The Future of Yearbook
As the times change, yearbooks give students a window to the past and serve as a reminder of a school’s history. With the rise in social media, questions have been raised about the importance of a physical yearbook. Next year, A-State’s WolfTracks Yearbook will be adjusting to this change by producing the traditional physical yearbook alongside a digital yearbook component in the hopes of increasing circulation of the publication.
The online publication will have the same content as the physical copy and viewers will be able to search the yearbook for names, organizations or activities.
The online copy can also be sent to alumni or students unable to pick up a print edition. Though no decision has been made as to how many printed copies will be available, the Leadership Center is hoping fewer printed copies will go to waste with the introduction of an online version.
In an email interview, yearbook advisor Katey Provence said the concerns for the future of the yearbook first began a few years ago when the Leadership Center started looking at how the yearbook matched up with the current technological trends.
“We began looking at options to make the yearbook more accessible to a larger population of our A-State family,” she said. “Our concern does not lie with getting rid of the yearbook program as a whole, but more so in finding a format to best reach the populations the yearbook should serve.”
This year’s yearbooks were released last week, and so far approximately 1,200 out of 3,250 printed copies have been distributed to students. The Leadership Center also plans to continue distribution at different events on campus.
Also new this year, students are also encouraged to contribute their input to the contents of the yearbook. ReplayIt, a mobile app created by Jostens, the company who publishes A-State’s yearbook, allows students to send photos of events that students on the yearbook staff may miss.
“Covering a campus of this size with a small staff is difficult at times,” Provence said. The ReplayIt app has been a big help for this issue.
Distribution has been a problem for some students as less than half of the printed yearbooks have been picked up.
“We have seen the same issues as in the past,” Provence said. “The first week is very exciting for students picking up a book, and after that they do not seem to have much regard for getting one or not.”
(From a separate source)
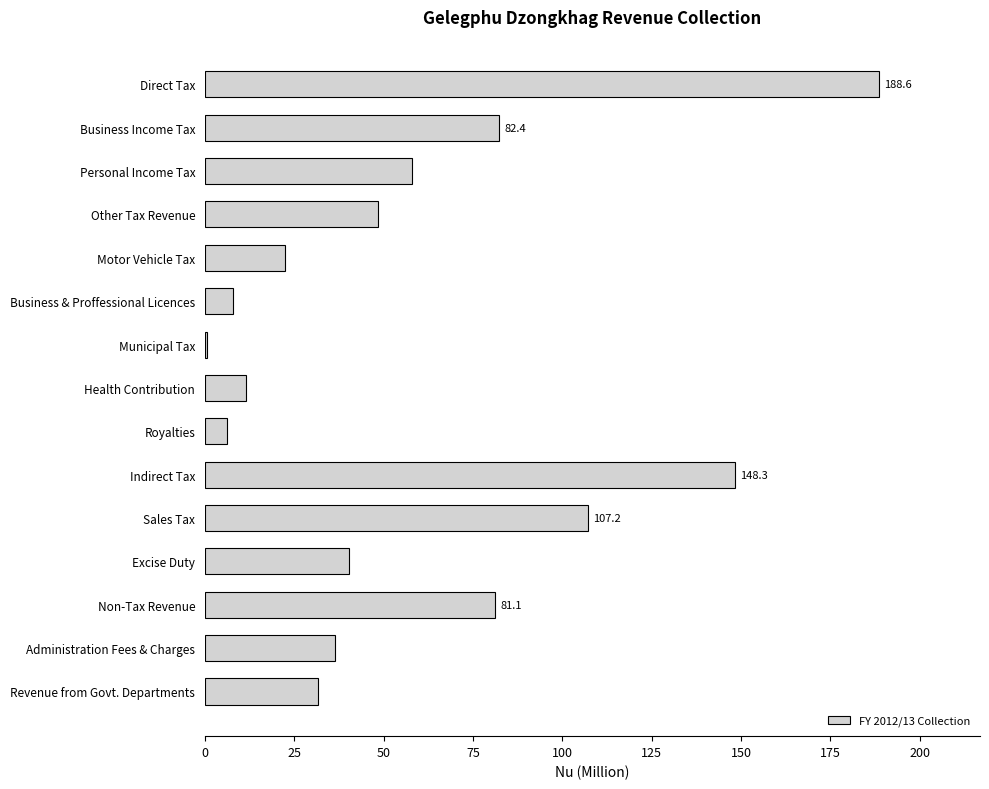

Reading top to bottom, what are all the values shown in this chart?

Direct Tax=188.6	Business Income Tax=82.4	Personal Income Tax=57.8	Other Tax Revenue=48.4	Motor Vehicle Tax=22.4	Business & Proffessional Licences=7.8	Municipal Tax=0.6	Health Contribution=11.6	Royalties=6.0	Indirect Tax=148.3	Sales Tax=107.2	Excise Duty=40.2	Non-Tax Revenue=81.1	Administration Fees & Charges=36.4	Revenue from Govt. Departments=31.6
Jennifer L’Heureux, a senior economics major of Springdale, said social media may be a part of the problem in the low yearbook pickup rate.
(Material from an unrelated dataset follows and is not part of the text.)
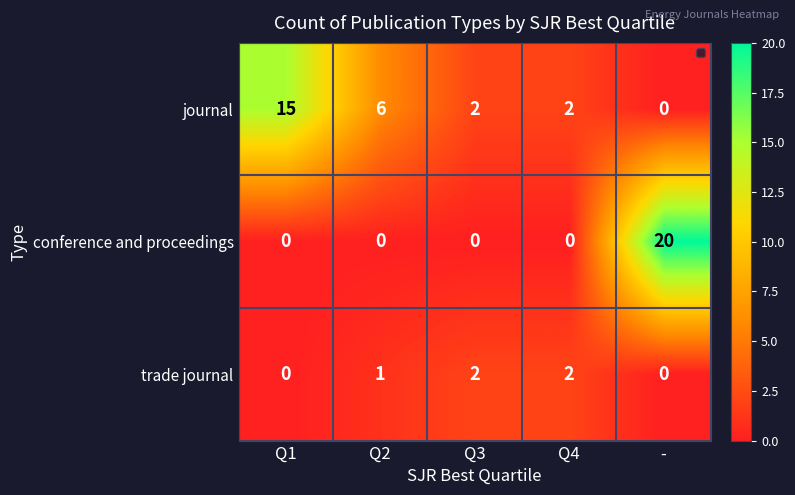

The value of journal at - is -10. True or false?

False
“Everything you get in the yearbook you can find on social media just as fast,” she said.
Ana Garcia, a junior political science major of Jonesboro, said another reason for the lack of interest may be the lack of publicity once the yearbooks are printed.
“I don’t feel like they really promote it,” she said.
However, both Garcia and L’Heureux said the memories a yearbook provides benefit both the current and past students of A-State. While students and staff agree a yearbook is important, the format may be changed to fit with the times.
Provence agrees a publication to document the years on campus is necessary, but she does not know if an actual hardback yearbook will always be an answer for that publication.
Along with the consideration for a dually published online yearbook, the department is also working on developing online components for past yearbooks.
“We want this information to be accessible and more importantly, utilized,” Provence said.